Ces dernières semaines, à l’occasion des événements en Ukraine, j’ai été invitée sur différents plateaux de télévision où les responsables de programmes ont cherché à équilibrer le débat en invitant des «pour» et des «contre». J’ai entendu des arguments de la part de plusieurs Français, invités comme moi, qui acceptaient docilement la partition qui menace l’Ukraine. En substance, ils disaient qu’il ne fallait pas chatouiller l’ours russe, que la Crimée était historiquement russe et l’est de l’Ukraine russophone, que l’Europe n’avait pas à délivrer à l’Ukraine des promesses qu’elle ne pouvait tenir, et j’en passe. Avec quelques soupirs et des considérations dites géopolitiques, ils concédaient à la Russie des droits «historiques» sur l’Ukraine d’après les lignes de partage entre les Empires russe et austro-hongrois d’avant la Première Guerre mondiale. Sur les plateaux de télévision, le temps nous est compté. J’aimerais donc apporter, par écrit, quelques précisions sur cette Ukraine «russe» ou «russophone». Commençons par la Crimée qui fut peuplée de tribus turques et tatares depuis des temps immémoriaux. Peu à peu, sous l’influence de vagues d’immigrants et de conquérants, turcs et mongols, le peuple particulier des Tatars de Crimée s’est formé qui possédait son propre Etat, le khanat de Crimée, de 1441 à 1783. Se trouvant sous protectorat de la Porte, ce khanat fut détruit par les troupes russes qui ont d’abord brûlé et saccagé la partie intérieure de la Crimée, en 1736, puis annexé l’ensemble du territoire, en 1783.
--------------------
• Questions à traiter
[1] Selon l'extrait sur la Crimée et l'Ukraine, pourquoi les précisions sur l'Ukraine «russe» ou «russophone» sont-elles apportées par écrit plutôt qu'à la télévision ?
[2] Prolongez l'extrait sur la Crimée et l'Ukraine à partir de sa dernière phrase.

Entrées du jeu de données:
--------------------
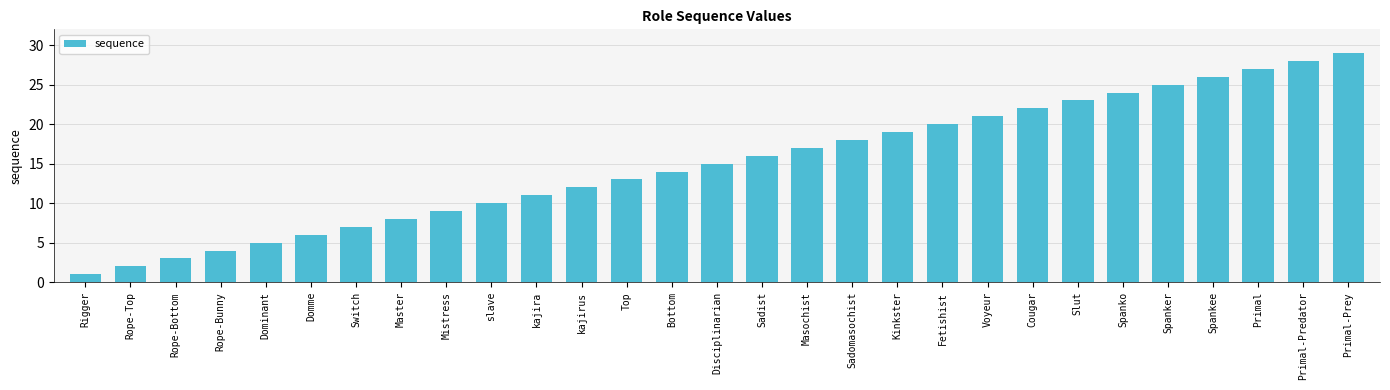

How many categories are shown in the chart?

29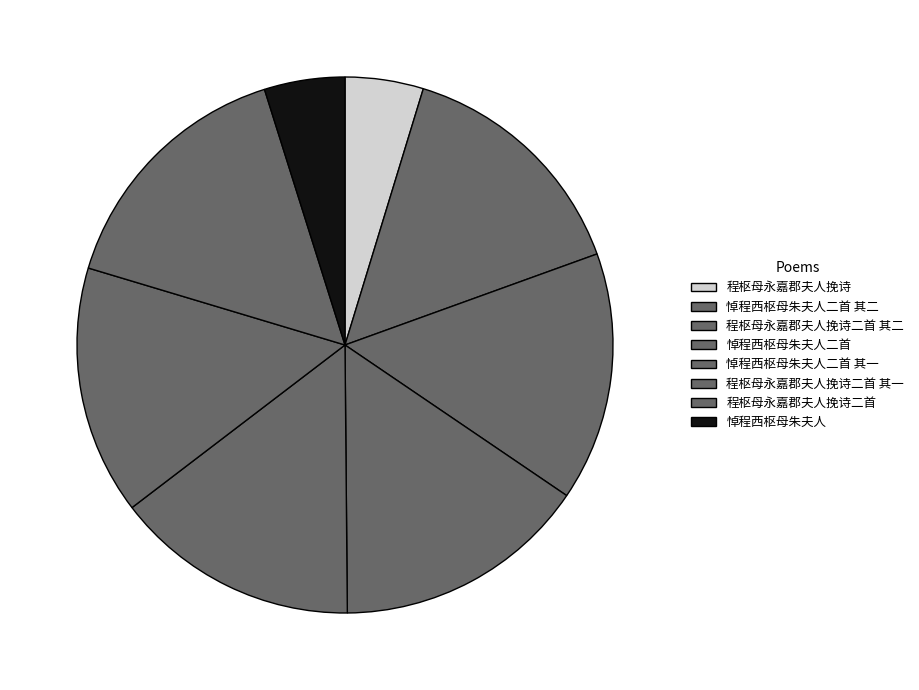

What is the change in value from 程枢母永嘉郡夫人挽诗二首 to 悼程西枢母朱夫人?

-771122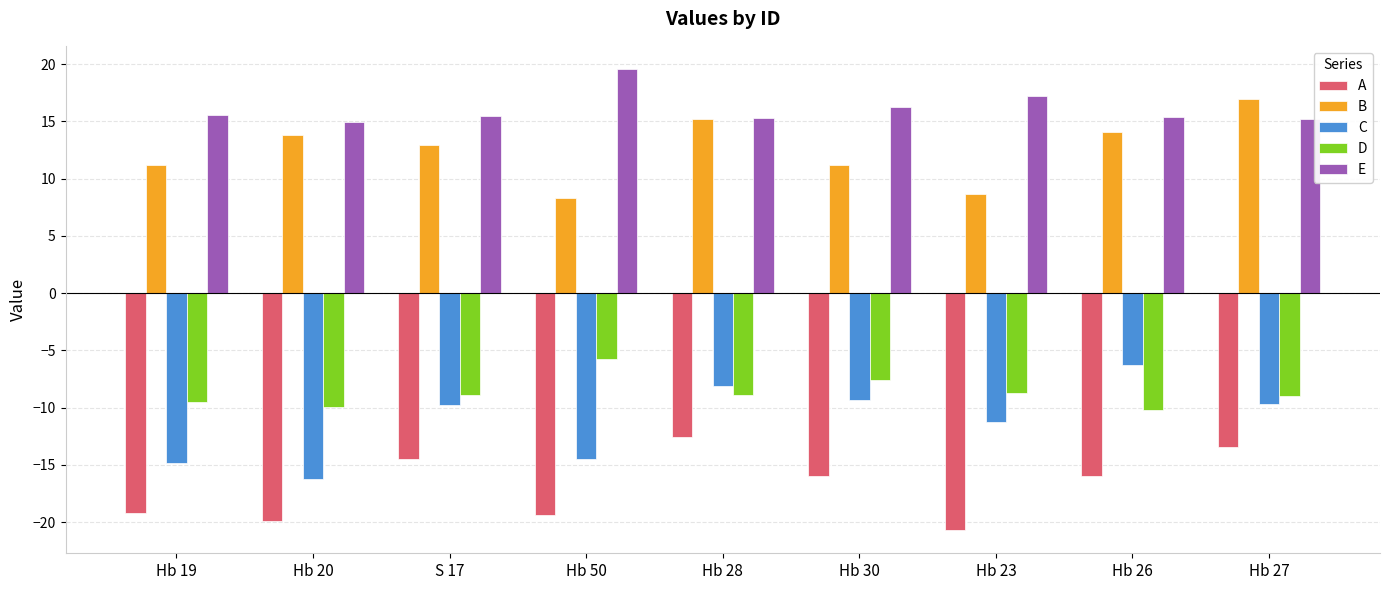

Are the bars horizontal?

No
--------------------
• Liste des réponses
[1] Parce que, sur les plateaux de télévision, le temps est compté.

[2]
Dix ans plus tard, sur 500 000 Tatars de Crimée, il n’en restait que 120 000. Les autres furent exterminés ou forcés à l’exil en Turquie. A la suite de la guerre de Crimée, en 1850-1860, la communauté tatare a été contrainte à un nouvel exode : près de 200 000 personnes fuirent la persécution russe en s’installant en Turquie, en Bulgarie et en Roumanie. Après la révolution d’Octobre, les Tatars de Crimée ont lutté, en vain, pour leur indépendance. En 1944, sur ordre de Staline, les Tatars de Crimée furent condamnés à une déportation collective pour «collaboration», y compris ceux qui avaient combattu dans l’Armée rouge. Près de 200 000 personnes furent envoyées en Ouzbékistan, au Kazakhstan, dans l’Oural où entre un quart et la moitié de ces gens ont péri dans des conditions terribles. A la différence des autres peuples déportés qui purent rentrer dans leurs terres en 1956, les Tatars n’ont été autorisés de rentrer qu’à partir de 1989, sous Gorbatchev. La Crimée étant un lieu de villégiatures privilégié par l’establishment soviétique. Aujourd’hui, les Tatars sont près de 250 000 en Crimée et ils sont des farouches partisans de l’Etat ukrainien qui leur a donné la possibilité de s’installer dans leur patrie historique. Allons-nous assister, impuissants, à une guérilla suivie d’un quatrième exode de ces autochtones si le rattachement de la Crimée à la Russie se confirme ? Le scénario risque d’être le même que pour l’Abkhazie où les Russes, agissant de concert avec les Abkhazes, ont expulsé, en 1992-1993, près de 400 000 Géorgiens.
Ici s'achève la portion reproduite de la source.